KUWAIT (Reuters) – Oil was unlikely to fall below $100 per barrel as strong demand from emerging economies such as China and India put a floor under prices, a member of Kuwait’s top oil council said in remarks published on Sunday.
Concerns about the economy of the United States and falling oil demand in developed countries have knocked crude from a July record of $147 a barrel to $125 on Friday.
“I don’t think that prices will return to the record level, nor will they fall below $100 per barrel,” Khaled Boodai told al-Seyassah newspaper.
“I think that the price … will stabilize,” said Boodai, a member of the Gulf Arab state’s Supreme Petroleum Council.
The official reiterated that Kuwait’s proven oil reserves stood at 100 billion barrels.
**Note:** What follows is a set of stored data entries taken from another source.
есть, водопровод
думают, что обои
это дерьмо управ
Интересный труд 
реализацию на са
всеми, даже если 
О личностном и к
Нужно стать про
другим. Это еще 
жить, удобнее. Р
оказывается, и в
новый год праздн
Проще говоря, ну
The size of Kuwait’s reserves has been the topic of public debate since industry newsletter Petroleum Intelligence Weekly (PIW) reported in 2006 that reserves were just 48 billion barrels — about half what was officially stated.
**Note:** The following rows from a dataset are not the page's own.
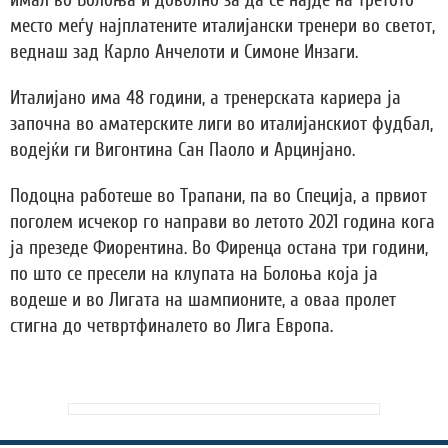
имал во Болоња и доволно за да се најде на третото
место меѓу најплатените италијански тренери во светот,
веднаш зад Карло Анчелоти и Симоне Инзаги.
Италијано има 48 години, а тренерската кариера ја
започна во аматерските лиги во италијанскиот фудбал,
водејќи ги Вигонтина Сан Паоло и Арцинјано.
Подоцна работеше во Трапани, па во Специја, а првиот
поголем исчекор го направи во летото 2021 година кога
ја презеде Фиорентина. Во Фиренца остана три години,
по што се пресели на клупата на Болоња која ја
водеше и во Лигата на шампионите, а оваа пролет
стигна до четвртфиналето во Лига Европа.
“What some media reported that Kuwait’s oil reserves are less than that is wrong and not based on scientific record, on the contrary, there are new discoveries,” Boodai said.
In June, four Kuwaiti parliament members proposed a bill requiring a detailed update on reserves and linking future output to actual reserves.
If the reserves were lower that officially stated, then the bill could force the OPEC exporter to cut oil output. The bill could only be enacted after approval from parliament and the ruler.
Boodai also reiterated Kuwait aimed to increase output to 4 million bpd by 2020.